- [Raw data]
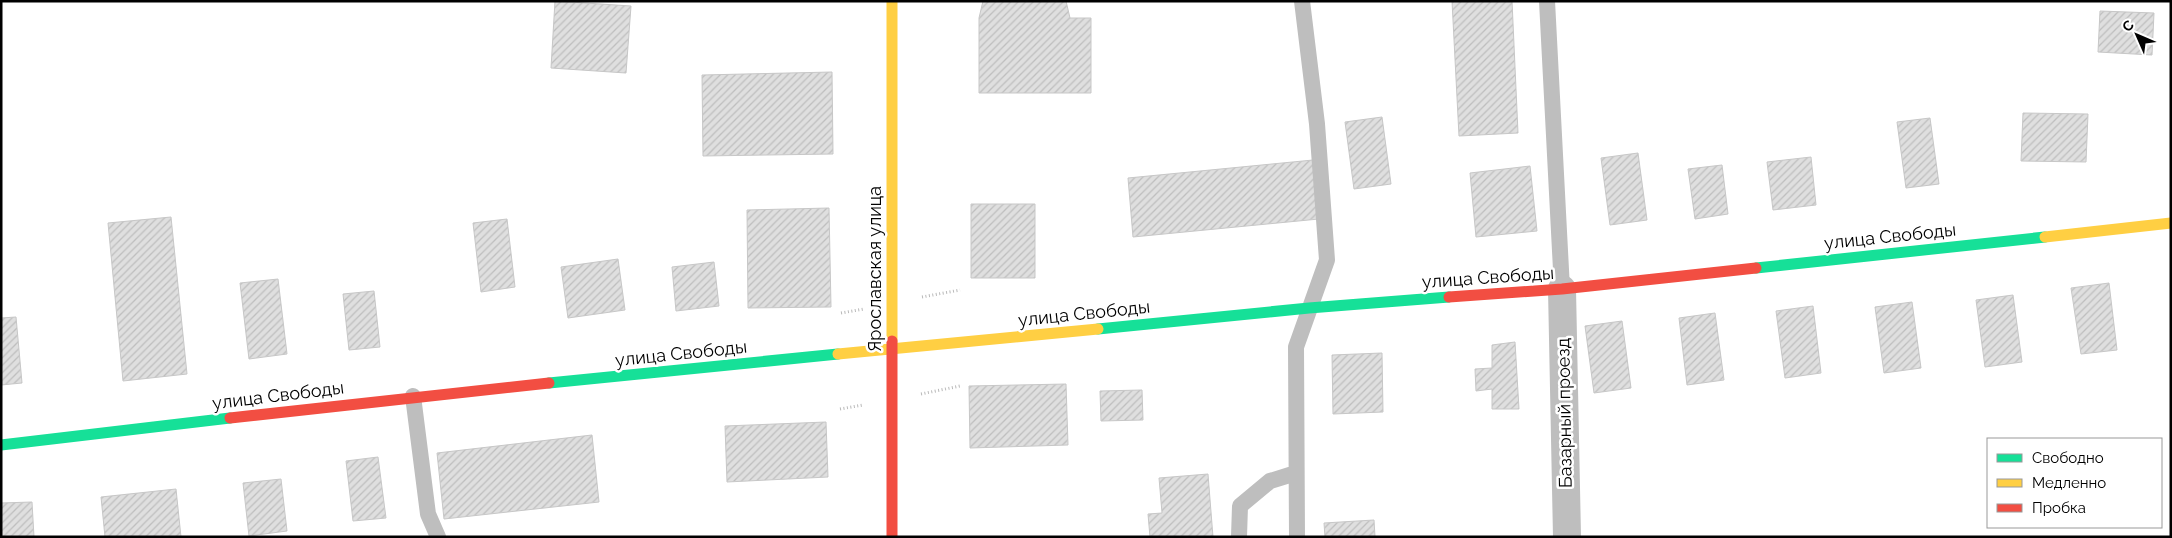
<svg xmlns="http://www.w3.org/2000/svg" width="2172" height="538" font-family="Raleway,sans-serif">
	<defs>
		<pattern id="building-hatch" width="6" height="6" patternUnits="userSpaceOnUse" patternTransform="scale(1.25)"><rect width="6" height="6" fill="#dfdfdf"/><path d="M-1 1l2-2M0 6l6-6M5 7l2-2" fill="none" stroke="#bebebe"/></pattern>
	</defs>
	<rect width="100%" height="100%" fill="#fff"/>
	<path fill="url(#building-hatch)" stroke="#c7c7c7" d="M555 1 631 6 626 73 551 68Z
		M983 1H1066L1070 18H1091V93H979V18Z
		M1452 1H1512L1518 133 1459 136Z
		M2100 11 2154 13 2152 55 2098 52Z
		M832 72 833 154 703 156 702 75Z
		M2023 113 2088 114 2086 162 2021 161Z
		M1382 117 1391 184 1354 189 1345 122Z
		M1930 118 1939 184 1906 188 1897 122Z
		M1638 153 1647 220 1610 225 1601 158Z
		M1811 157 1816 205 1773 210 1767 162Z
		M1313 160 1319 219 1133 237 1128 178Z
		M1722 165 1728 214 1695 219 1688 169Z
		M1530 166 1537 231 1476 237 1470 173Z
		M971 204H1035V278H971Z
		M829 208 831 307 748 308 747 210Z
		M171 217 187 374 123 381 108 223Z
		M507 219 515 287 481 292 473 223Z
		M618 259 625 310 568 318 561 267Z
		M714 262 719 306 676 311 672 267Z
		M278 279 287 354 249 359 240 283Z
		M2109 283 2117 350 2081 354 2071 288Z
		M374 291 380 347 349 350 343 294Z
		M2013 295 2022 362 1985 367 1976 300Z
		M1912 302 1921 368 1884 373 1875 307Z
		M1813 306 1821 373 1785 378 1776 311Z
		M1715 313 1724 380 1687 385 1679 318Z
		M16 317 22 383 1 385V318Z
		M1622 321 1631 388 1594 393 1585 326Z
		M1515 342 1519 409H1492V389L1476 391 1475 369 1492 368V345Z
		M1382 353 1383 412 1333 414 1332 355Z
		M1066 384 1068 445 970 448 969 386Z
		M1142 390 1143 420 1101 421 1100 391Z
		M826 422 828 477 727 482 725 426Z
		M592 435 599 502 444 519 437 453Z
		M378 457 386 518 353 521 346 461Z
		M1208 474 1213 537H1150L1148 514 1162 513 1159 478Z
		M281 479 287 531 249 536 243 483Z
		M176 489 181 537H105L101 497Z
		M32 502 34 537H1V503Z
		M1374 520 1375 537H1325L1324 523Z"/>
	<g fill="none" stroke-linecap="round" stroke-linejoin="round">
		<path stroke="#b9b9b9" stroke-width="3" stroke-dasharray="1 2.5" stroke-linecap="butt" d="M922 297 960 290
			M841 313 864 309
			M921 394 960 386
			M840 409 863 405"/>
		<path stroke="#bebebe" stroke-width="16" d="M1547 1 1562 289
			M413 396 428 514 438 537
			M1239 537 1240 506 1270 481 1296 473
			M1297 537 1296 347 1327 260 1317 124 1302 1"/>
		<path stroke="#bebebe" stroke-width="28" d="M1562 289 1567 537"/>
		<path stroke="#16e098" stroke-width="11" d="M1756 268 2045 237
			M1098 329 1309 308 1449 297
			M549 383 838 354
			M1 445 230 418"/>
		<path stroke="#ffcf43" stroke-width="11" d="M892 1V341
			M2045 237 2171 223
			M838 354 1098 329"/>
		<path stroke="#f24e42" stroke-width="11" d="M1449 297 1562 289 1756 268
			M892 341V537
			M230 418 549 383"/>
	</g>
	<g text-anchor="middle" dominant-baseline="central" stroke-width="5" stroke-linejoin="round" paint-order="stroke">
		<g font-size="18" fill="#000" stroke="#fff">
			<text transform="translate(1890 236) rotate(-6)">улица Свободы</text>
			<text transform="translate(874 269) rotate(-90)">Ярославская улица</text>
			<text transform="translate(1488 277) rotate(-4)">улица Свободы</text>
			<text transform="translate(1084 313) rotate(-6)">улица Свободы</text>
			<text transform="translate(681 353) rotate(-6)">улица Свободы</text>
			<text transform="translate(278 395) rotate(-7)">улица Свободы</text>
			<text transform="translate(1564 413) rotate(-91)">Базарный проезд</text>
		</g>
	</g>
	<rect width="2172" height="538" fill="none" stroke="#000000" stroke-width="5"/>
	<rect x="1987" y="438" width="175" height="90" fill="#ffffff" stroke="#999999"/>
	<rect x="1997" y="454" width="25" height="8" fill="#16e098" stroke="#999999"/>
	<text x="2032" y="463" font-size="15" fill="#000000">Свободно</text>
	<rect x="1997" y="479" width="25" height="8" fill="#ffcf43" stroke="#999999"/>
	<text x="2032" y="488" font-size="15" fill="#000000">Медленно</text>
	<rect x="1997" y="504" width="25" height="8" fill="#f24e42" stroke="#999999"/>
	<text x="2032" y="513" font-size="15" fill="#000000">Пробка</text>
	<g transform="translate(2137 35) rotate(315)" stroke="#ffffff" stroke-width="4" paint-order="stroke">
	<path d="M0-4L9 19L0 12L-9 19Z" fill="#000000"/>
	<text y="-8" font-size="14" font-weight="bold" text-anchor="middle" fill="#000000">С</text>
	</g>
</svg>
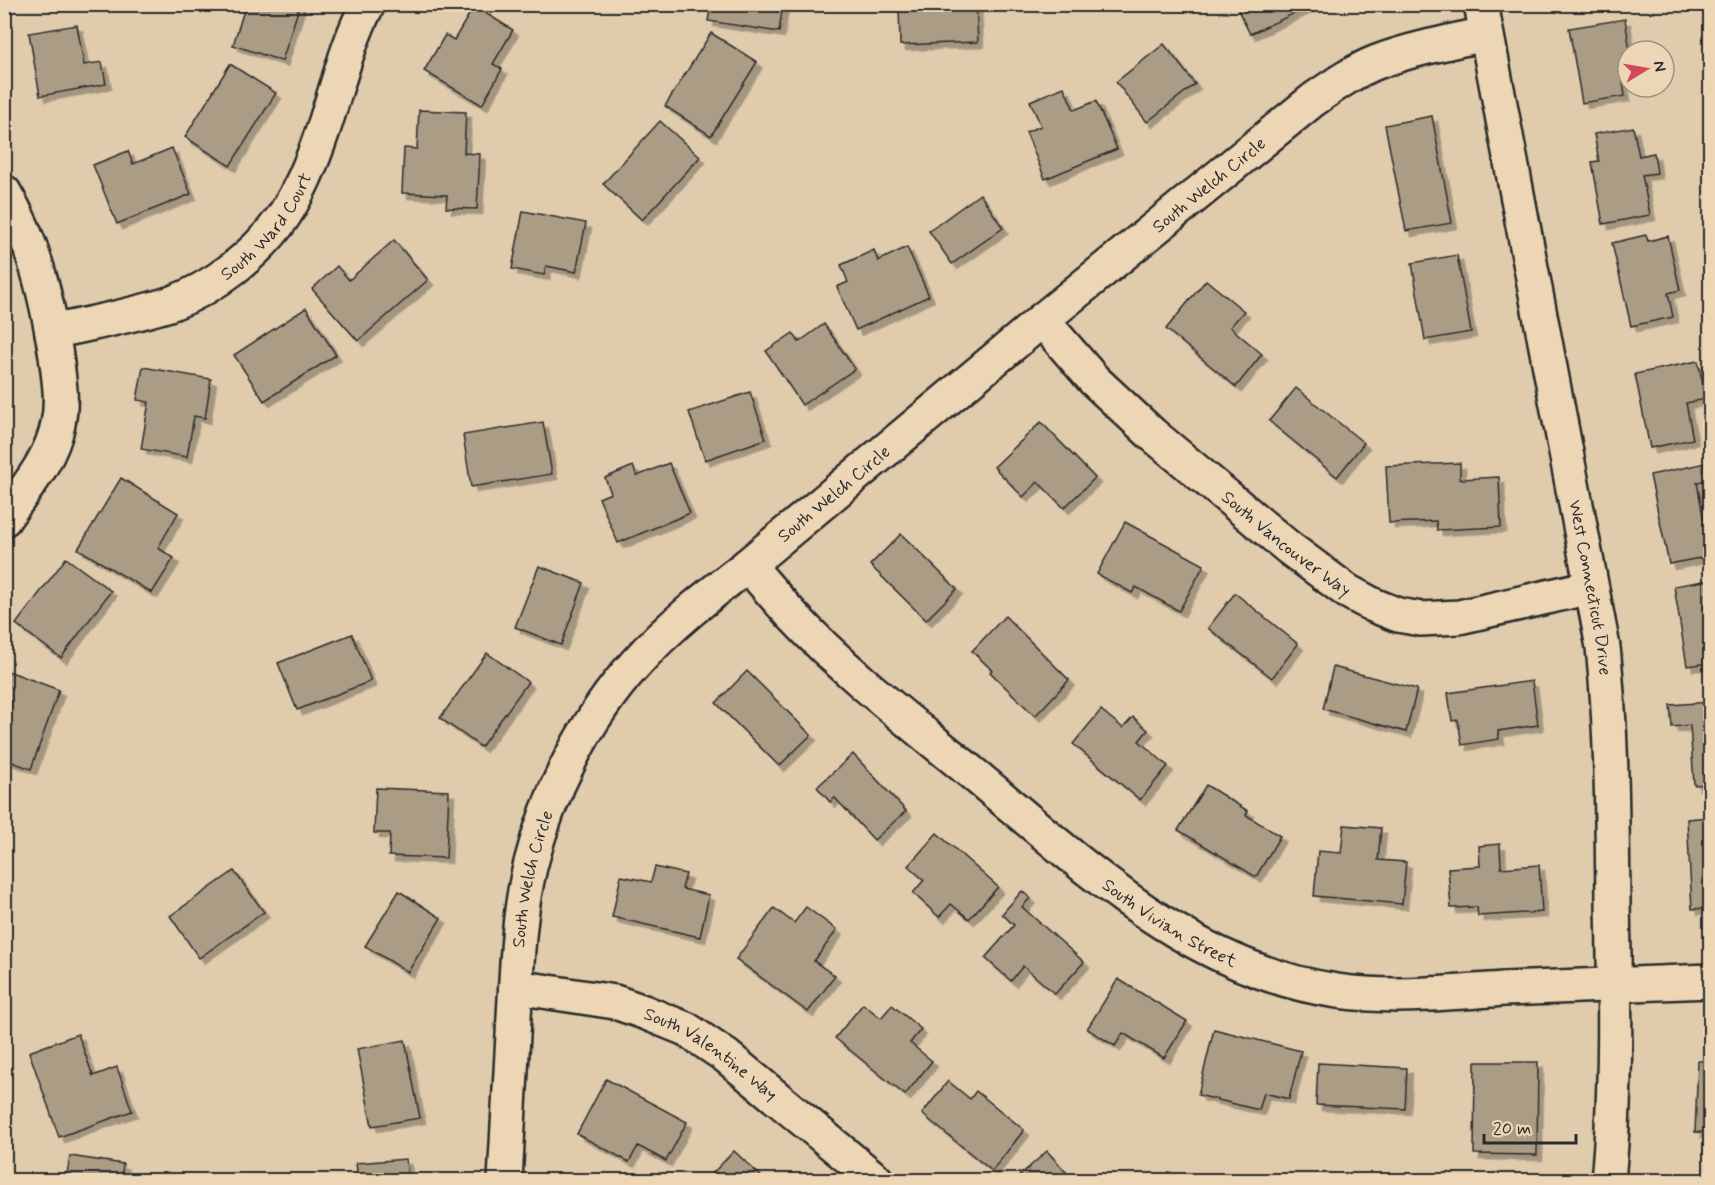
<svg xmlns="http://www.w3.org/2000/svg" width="1715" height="1185" viewBox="0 0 1715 1185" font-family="Mynerve,sans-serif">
<defs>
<filter id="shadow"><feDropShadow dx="5.5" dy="5.5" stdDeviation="0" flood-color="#0004"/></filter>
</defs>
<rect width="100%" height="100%" fill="#e0ccad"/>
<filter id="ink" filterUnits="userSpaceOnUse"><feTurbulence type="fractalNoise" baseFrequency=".0167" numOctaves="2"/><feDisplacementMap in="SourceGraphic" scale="12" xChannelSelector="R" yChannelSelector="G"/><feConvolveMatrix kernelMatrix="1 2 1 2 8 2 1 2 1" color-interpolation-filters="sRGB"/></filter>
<g filter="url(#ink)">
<g fill="#ab9c86" stroke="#2b2b2b" stroke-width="1.5" filter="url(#shadow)">
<polygon points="246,4 300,4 282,61 233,45"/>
<polygon points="711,4 783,4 779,32 708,21"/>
<polygon points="899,4 976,4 978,42 900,45"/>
<polygon points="1235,4 1306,4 1308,7 1250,34"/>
<polygon points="474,6 513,30 493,64 502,69 482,105 424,71 445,35 454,40"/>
<polygon points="1625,19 1630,51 1628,51 1628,60 1620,62 1625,96 1582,103 1569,28"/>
<polygon points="77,25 84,65 102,62 106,84 40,96 29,33"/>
<polygon points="711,33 757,62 711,136 665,106"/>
<polygon points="1164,44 1195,84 1147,122 1116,82"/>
<polygon points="230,64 276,93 230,166 185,137"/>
<polygon points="1064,87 1074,110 1096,101 1117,149 1045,179 1026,132 1041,126 1030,101"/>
<polygon points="419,110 466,112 464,153 480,154 477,209 446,208 447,195 402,193 404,148 417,149"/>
<polygon points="1432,116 1452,223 1406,231 1385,125"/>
<polygon points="660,121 700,157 642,220 603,184"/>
<polygon points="1633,127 1639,156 1654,153 1657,173 1642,175 1650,215 1603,224 1592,162 1599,161 1594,134"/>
<polygon points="172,148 191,194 117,224 93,165 128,151 133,164"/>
<polygon points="980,194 1003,228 952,264 929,231"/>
<polygon points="523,211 586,223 576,272 546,266 544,275 512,269"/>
<polygon points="1646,235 1648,241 1668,236 1680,290 1668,293 1673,317 1631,326 1612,243"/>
<polygon points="394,240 428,280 358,341 312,289 337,266 349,280"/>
<polygon points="907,247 929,296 856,330 837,287 848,282 841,265 874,250 878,261"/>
<polygon points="1457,255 1471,332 1425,340 1412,263"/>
<polygon points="1206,280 1244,311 1230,327 1262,354 1236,387 1166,329"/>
<polygon points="306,308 336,355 264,401 234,355"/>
<polygon points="824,324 855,369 802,405 766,351 793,333 799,342"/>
<polygon points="1698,361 1706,399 1686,403 1693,439 1650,448 1635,374"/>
<polygon points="143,367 211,379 205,418 194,416 187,457 141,449 149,402 137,400"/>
<polygon points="1296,388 1364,443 1337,477 1269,421"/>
<polygon points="750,392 766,439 705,460 689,412"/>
<polygon points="543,422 552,474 471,487 463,435"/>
<polygon points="1041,422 1095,478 1064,508 1038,482 1023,497 994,467"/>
<polygon points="669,463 690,513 618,543 599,498 611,493 605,478 633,466 637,476"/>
<polygon points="1460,463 1460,479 1499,477 1501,527 1437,530 1436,521 1389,523 1386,466"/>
<polygon points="1706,463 1709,480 1697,482 1710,556 1669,564 1650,475"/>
<polygon points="121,478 178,513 158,548 174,558 152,593 78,549"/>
<polygon points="1125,522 1204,565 1179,611 1136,587 1132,593 1097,574"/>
<polygon points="901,534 957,589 926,620 870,565"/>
<polygon points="66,558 111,591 61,658 16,624"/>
<polygon points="539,566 584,583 561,645 515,627"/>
<polygon points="1710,580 1710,663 1687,666 1674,586"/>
<polygon points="1235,593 1298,644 1272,678 1208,628"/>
<polygon points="1005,616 1069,680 1035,716 990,672 992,670 972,651"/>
<polygon points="352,634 371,681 297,710 278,663"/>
<polygon points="487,653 528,682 481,747 440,718"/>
<polygon points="1333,667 1417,689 1406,732 1323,709"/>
<polygon points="8,671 59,690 31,769 4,759 4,681"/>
<polygon points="747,671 811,735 779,766 716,703"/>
<polygon points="1532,681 1538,725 1498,731 1499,739 1462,745 1458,720 1452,721 1448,693"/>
<polygon points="1710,702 1710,784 1694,785 1690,725 1672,727 1670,705"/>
<polygon points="1101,710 1123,728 1133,717 1148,730 1139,741 1168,766 1140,800 1073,744"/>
<polygon points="853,754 906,811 874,840 835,798 830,802 817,787"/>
<polygon points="1206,785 1248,811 1246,815 1280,836 1256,877 1178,830"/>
<polygon points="376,788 449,791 446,858 389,856 390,833 374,833"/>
<polygon points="1710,817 1710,908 1692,909 1687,819"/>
<polygon points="1344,825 1381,828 1378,860 1406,862 1402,904 1314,896 1318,851 1341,853"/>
<polygon points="937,833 998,887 969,919 951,904 939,917 913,893 924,880 908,866"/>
<polygon points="1500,844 1501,868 1539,865 1542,912 1478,916 1477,907 1451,908 1448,868 1480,866 1479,846"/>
<polygon points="655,867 686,874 682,889 709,895 700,937 612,917 621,876 651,882"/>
<polygon points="234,871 264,912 199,958 170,916"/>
<polygon points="399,891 441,918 408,972 365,946"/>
<polygon points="1022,891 1030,898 1022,907 1084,962 1055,994 1023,966 1011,981 985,958 1014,925 1002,914"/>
<polygon points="806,907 837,930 814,961 835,976 808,1012 736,959 774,908 794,923"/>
<polygon points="1118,979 1187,1021 1164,1058 1123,1033 1115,1046 1087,1029"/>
<polygon points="863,1004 881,1018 892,1005 921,1029 910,1043 932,1061 905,1095 835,1038"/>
<polygon points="1214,1029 1301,1051 1289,1099 1264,1093 1259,1110 1198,1095"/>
<polygon points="78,1034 93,1076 117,1067 132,1111 59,1137 29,1052"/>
<polygon points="405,1040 420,1118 372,1126 357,1049"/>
<polygon points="1698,1061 1710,1061 1710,1133 1695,1132"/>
<polygon points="1475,1062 1538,1062 1537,1155 1474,1154"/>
<polygon points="1318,1063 1407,1068 1405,1109 1316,1105"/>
<polygon points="606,1079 687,1122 666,1161 638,1146 629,1162 577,1134"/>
<polygon points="948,1081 970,1099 976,1091 1024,1130 992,1171 922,1114"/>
<polygon points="734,1151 765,1180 706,1180"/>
<polygon points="1047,1151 1073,1180 1018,1180 1016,1179"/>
<polygon points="70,1156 123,1164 121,1180 66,1180"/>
<polygon points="406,1159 408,1180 358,1180 356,1163"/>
<polygon points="1692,1175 1710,1176 1710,1180 1691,1180"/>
</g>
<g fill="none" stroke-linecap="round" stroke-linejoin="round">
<g stroke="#2b2b2b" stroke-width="38">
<g id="minor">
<path id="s1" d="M1481 4 1603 647C1612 732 1612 817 1613 902 1615 995 1617 1088 1608 1180"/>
<path d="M4 192C34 241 47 299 56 356 59 379 63 401 58 424 51 460 25 489 4 519"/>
<path id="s2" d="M1042 320 1094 380 1152 434 1289 548 1347 591 1373 605 1398 615 1421 619 1459 617 1591 587"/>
<path id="s3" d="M52 332C92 323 133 316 172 303 214 288 258 253 283 217 301 190 313 160 323 130 337 89 347 43 368 4"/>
<path id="s4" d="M748 565C763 582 777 599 792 615 848 675 914 725 977 777 1085 867 1192 970 1337 991 1392 999 1448 993 1504 989 1573 986 1642 983 1710 981"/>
<path id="s5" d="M516 987 615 1002 644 1012 686 1029 726 1056 876 1180"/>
<path id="s6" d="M505 1180C508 1126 511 1071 514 1017 517 966 518 913 531 863 549 792 586 718 636 663 669 626 709 595 748 565L1042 320 1313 100C1333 86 1354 71 1377 62 1412 49 1450 42 1486 34"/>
</g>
</g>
<use href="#minor" stroke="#ecd6b5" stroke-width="33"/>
</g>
</g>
<g text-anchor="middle" stroke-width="5" stroke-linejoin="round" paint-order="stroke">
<g font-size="18" fill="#2b2b2b" stroke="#ecd6b5">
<text dy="6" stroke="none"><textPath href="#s6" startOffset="1293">South Welch Circle</textPath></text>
<text dy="6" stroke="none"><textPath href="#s3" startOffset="248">South Ward Court</textPath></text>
<text dy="6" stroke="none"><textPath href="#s6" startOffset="807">South Welch Circle</textPath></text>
<text dy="6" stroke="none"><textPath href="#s2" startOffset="332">South Vancouver Way</textPath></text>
<text dy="6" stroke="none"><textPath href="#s1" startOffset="594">West Connecticut Drive</textPath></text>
<text dy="6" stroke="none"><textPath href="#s6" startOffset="303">South Welch Circle</textPath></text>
<text dy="6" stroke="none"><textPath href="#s4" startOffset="555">South Vivian Street</textPath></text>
<text dy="6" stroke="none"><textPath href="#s5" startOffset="210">South Valentine Way</textPath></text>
</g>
</g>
<rect width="1715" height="1185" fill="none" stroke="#ecd6b5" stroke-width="24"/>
<rect x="12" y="12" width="1691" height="1161" fill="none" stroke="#2b2b2b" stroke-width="2" filter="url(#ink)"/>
<g transform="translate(1646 69) rotate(79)"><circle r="28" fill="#ecd6b5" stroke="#9f927e" stroke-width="1.5"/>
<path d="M0-4.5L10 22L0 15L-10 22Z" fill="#d1495b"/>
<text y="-9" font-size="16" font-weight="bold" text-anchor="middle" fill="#2b2b2b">N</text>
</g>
<path d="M1484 1134v9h92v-9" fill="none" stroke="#2b2b2b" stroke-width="3"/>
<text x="1493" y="1134" font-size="18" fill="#2b2b2b" stroke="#ecd6b5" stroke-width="4.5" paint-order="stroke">20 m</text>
</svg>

- [What is required]
How many of the lines above contain "color"? Give the number by itself.

- [Solved problem]
2